Because you’re here you know what a florist is. We are, of course. A florist is a small business that buys flowers and related products wholesale to either sell directly to retail customers or use in constructing custom arrangements for special orders. The order can be a small as a single rose or as large as decorating a wedding hall for 300 guests. The point is that Annabel Green is a full-service business that specializes in products that are made-to-order. We also work directly with customers to make sure they get exactly what they want.
WHAT IS AN ORDER-TAKER?
In the early 20th century, a business called FTD (Florists’ Transworld Delivery) was founded. At a time when a non-local delivery required steam trains and horse-drawn wagons, it could take a week just to deliver a package to a neighboring state. But what if you wanted to have fresh flowers delivered to grandma’s house on her birthday and she lived on the opposite coast? That’s where FTD provided a valuable service. It became a middleman in the order. Your order was telegraphed to a florist near grandma who took care of its fulfillment. The florist gave FTD a discount and the full price was paid by the consumer. Everybody wins.
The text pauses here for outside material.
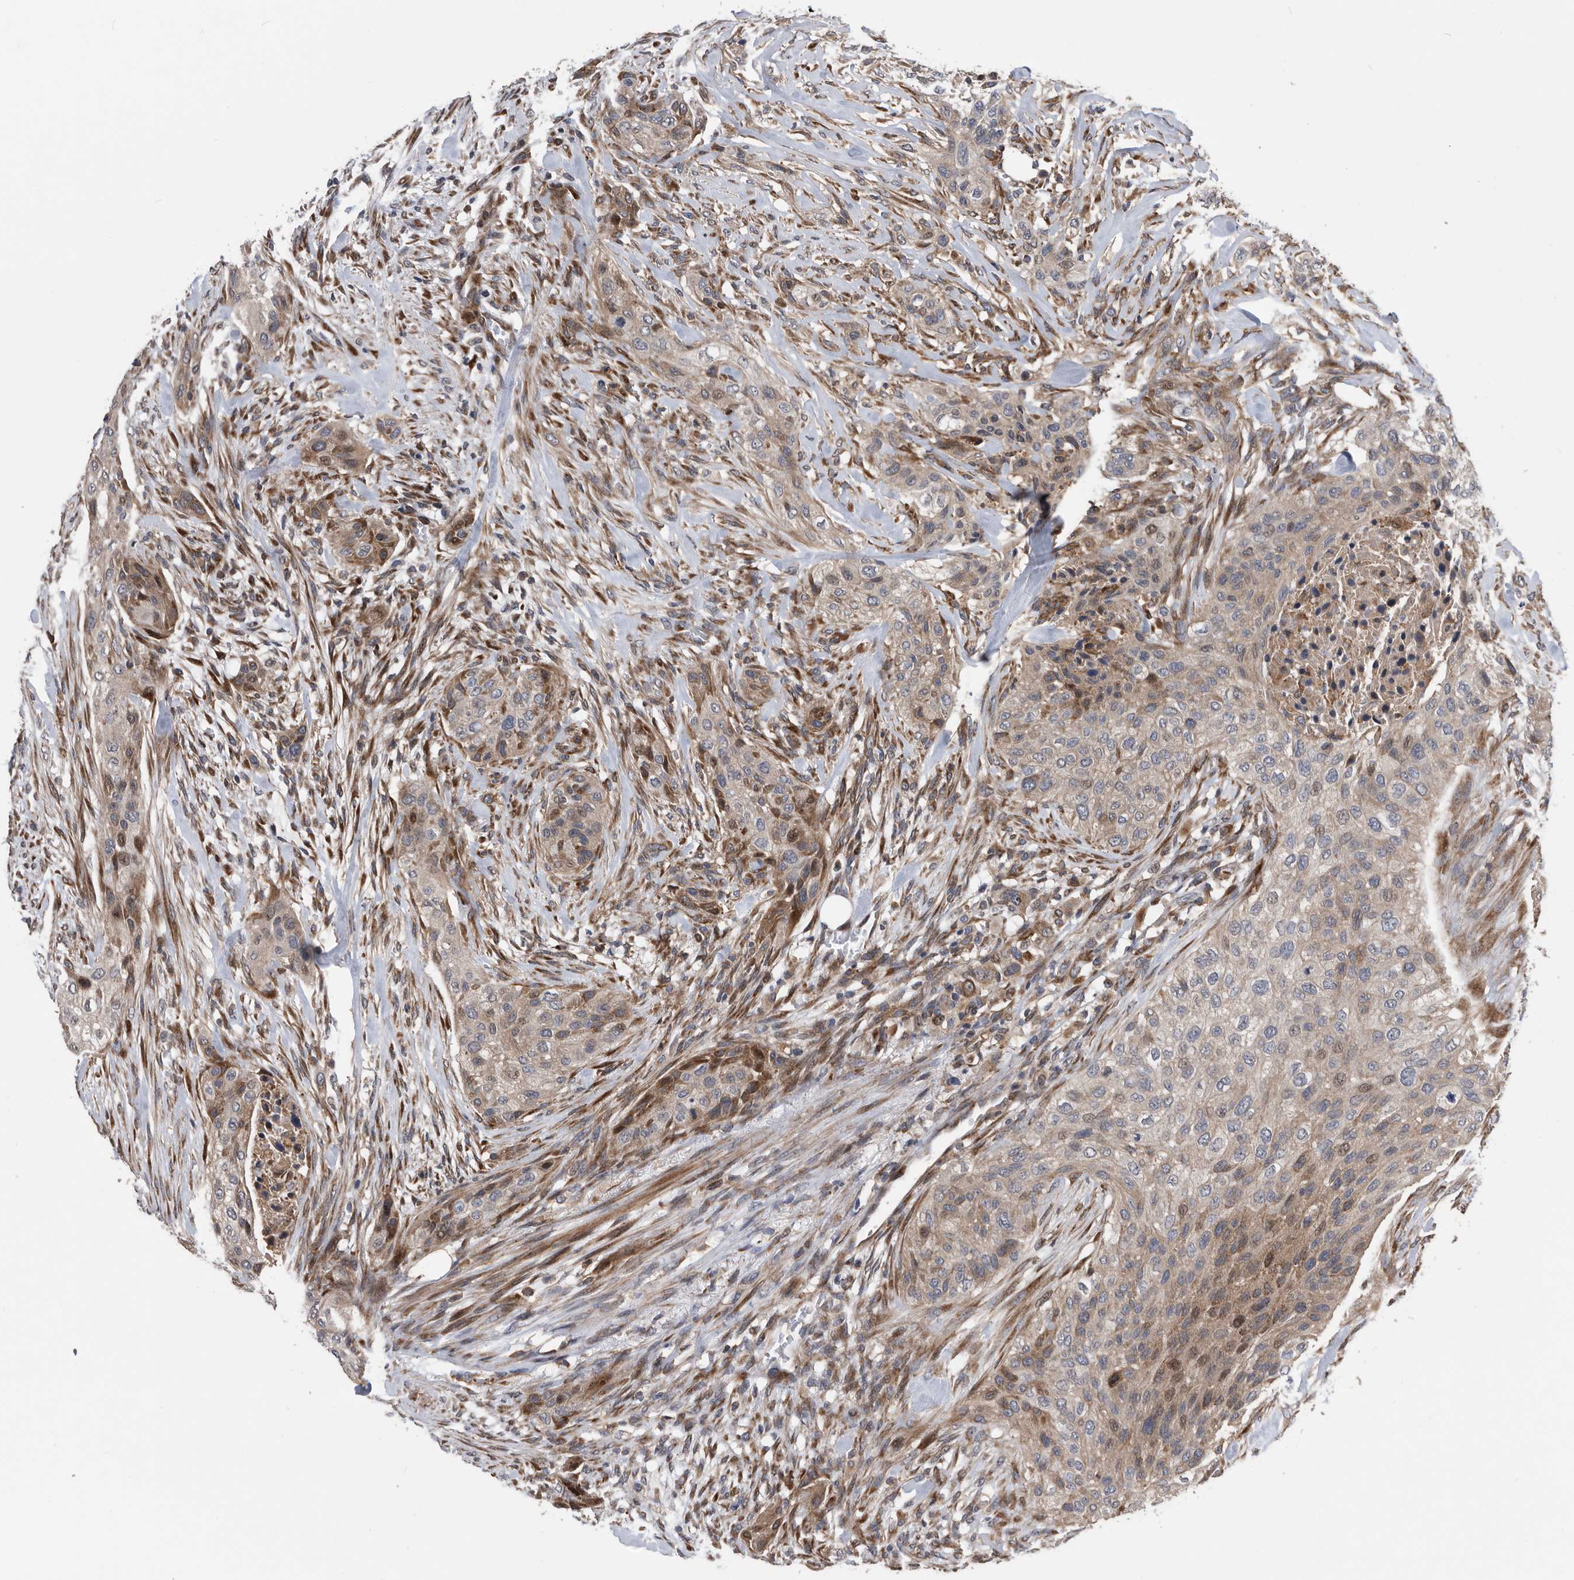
{"staining": {"intensity": "weak", "quantity": "25%-75%", "location": "cytoplasmic/membranous,nuclear"}, "tissue": "urothelial cancer", "cell_type": "Tumor cells", "image_type": "cancer", "snomed": [{"axis": "morphology", "description": "Urothelial carcinoma, High grade"}, {"axis": "topography", "description": "Urinary bladder"}], "caption": "Protein analysis of urothelial cancer tissue reveals weak cytoplasmic/membranous and nuclear positivity in about 25%-75% of tumor cells. The protein of interest is stained brown, and the nuclei are stained in blue (DAB IHC with brightfield microscopy, high magnification).", "gene": "SERINC2", "patient": {"sex": "male", "age": 35}}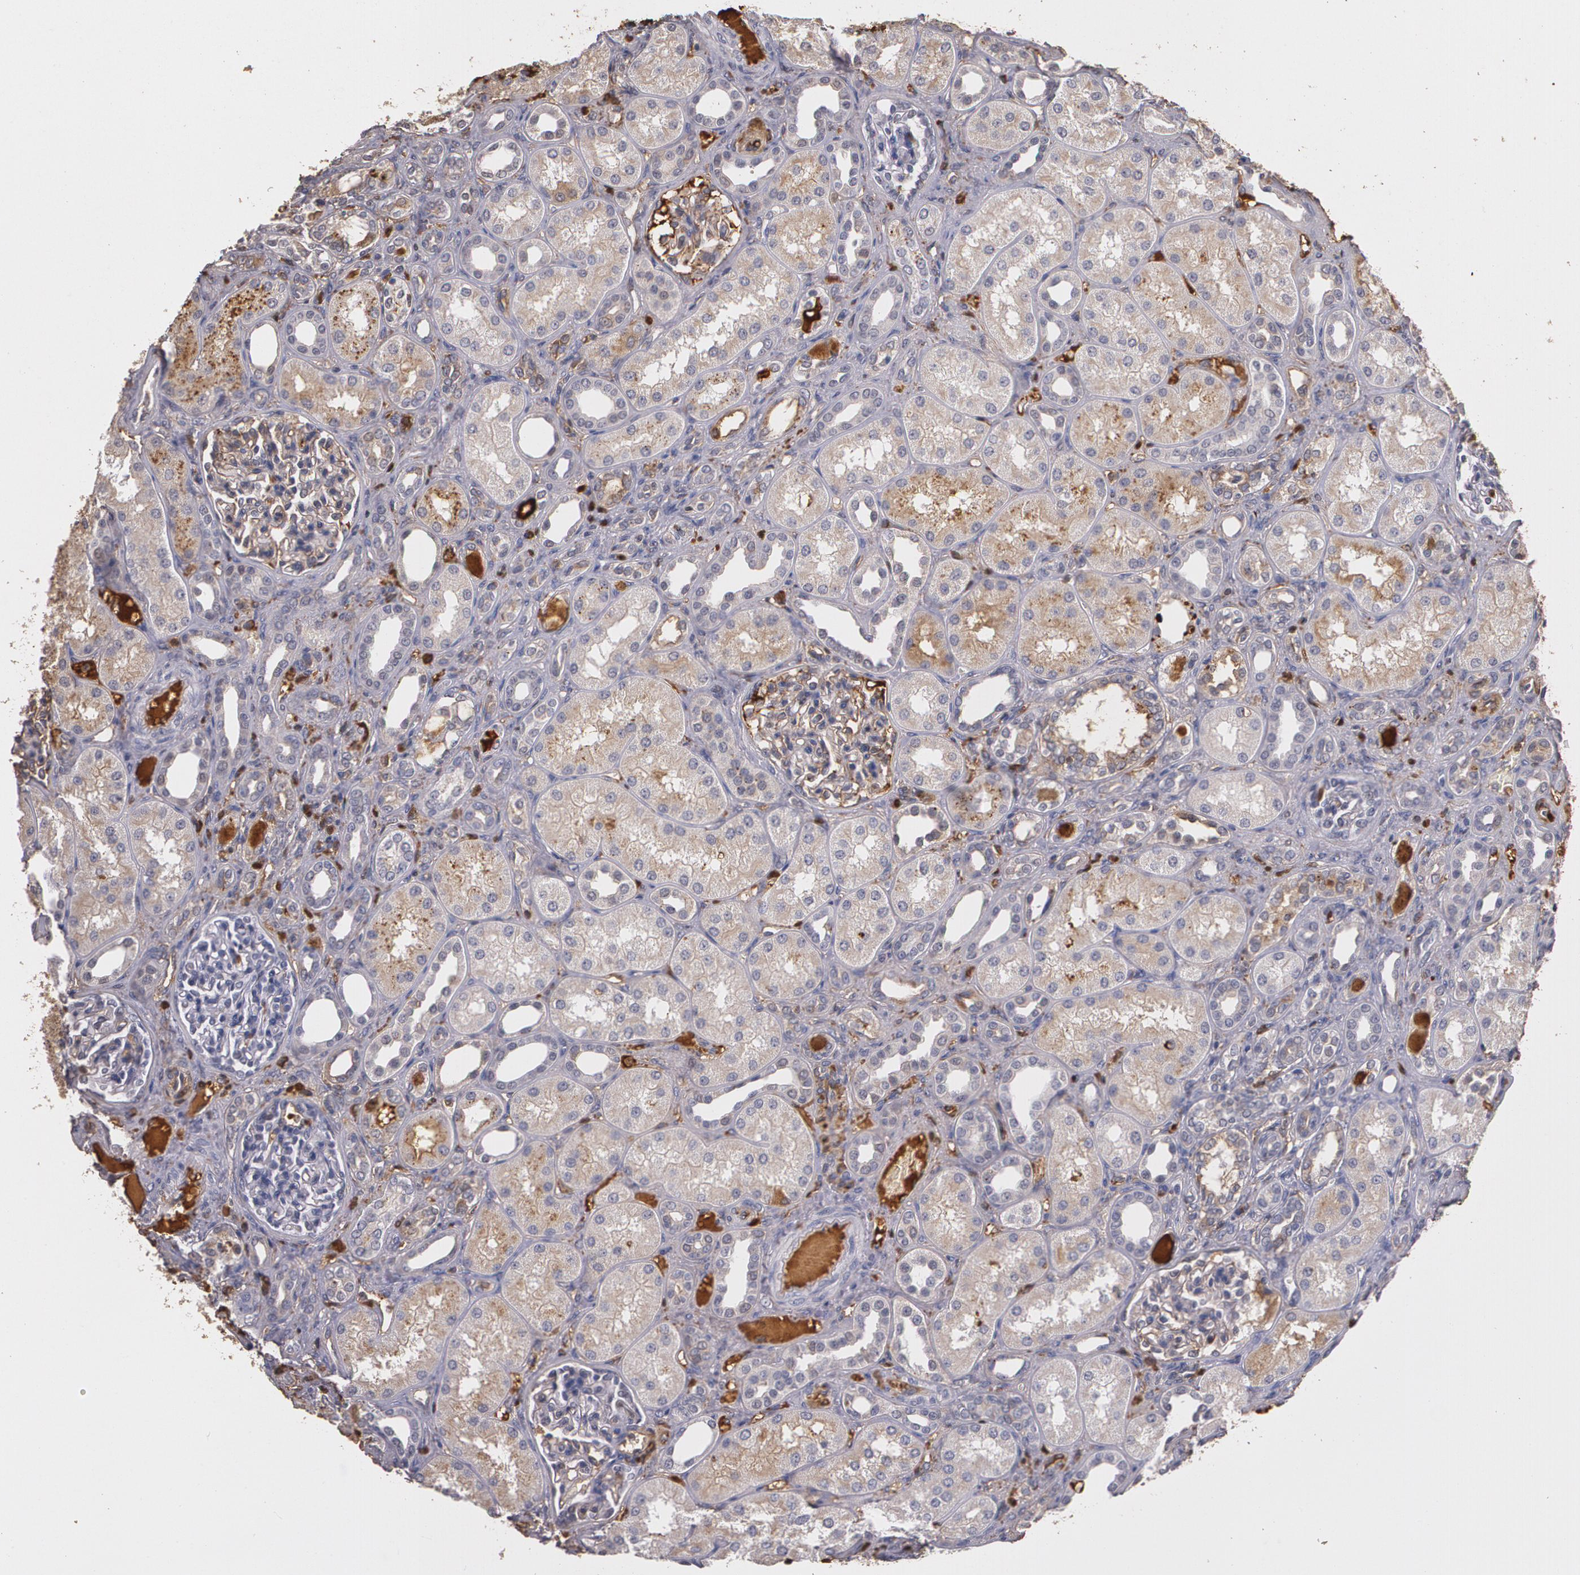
{"staining": {"intensity": "moderate", "quantity": "<25%", "location": "cytoplasmic/membranous"}, "tissue": "kidney", "cell_type": "Cells in glomeruli", "image_type": "normal", "snomed": [{"axis": "morphology", "description": "Normal tissue, NOS"}, {"axis": "topography", "description": "Kidney"}], "caption": "This is a photomicrograph of immunohistochemistry staining of benign kidney, which shows moderate staining in the cytoplasmic/membranous of cells in glomeruli.", "gene": "PTS", "patient": {"sex": "male", "age": 7}}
Over the following decades other middlemen models appeared in lots of retail fields: Toll-free order centers, internet marketplaces, and app-based platforms where you could even have it select a preferred insurance company for your car.
But it also created a parasitic sub-industry of opportunists pretending to be full service retailers but who are in fact just a salesman with a telephone and a large advertising budget. There is no store, no inventory, no floral design expertise. They’re brokers who farm the work out to full-service companies, often for competitive bidding. You’ll never know who did the work until it’s dropped on your front porch. Worse, they sell their “services” in local advertising and on web sites pretending to be full-service florists. In some cases, they even deceptively name themselves to confuse existing customers of established local retailers. For instance, they’ll call themselves “Camille Flowers” to steal business from “Camille Johnson Flowers“.
In fact, there’s an order-taker doing exactly that with Annabel Green Flowers. Could we sue for unfair competition or even trademark infringement? Sure, but local florists don’t have the legal resources of Apple or General Motors. All we can do is refuse the order. But then that jobber will hire a possibly incompetent florist to do the job and we might lose a good existing customer because they might think we did that.
You might be thinking, “well, that’s not my problem.” In fact it is, because order-takers are basically like ticket scalpers. For them to extract their profits means that you will pay more for the same order at a legitimate florist. Or you’re going to receive considerably less than you paid for. When you order flowers from an ad, be sure to check that it’s a bona fide florist. Ask for their address and check that it exists in Google Maps. Order gatherers rarely work in your community but can be located in call centers as far away as India in complexes also involved in scam calling.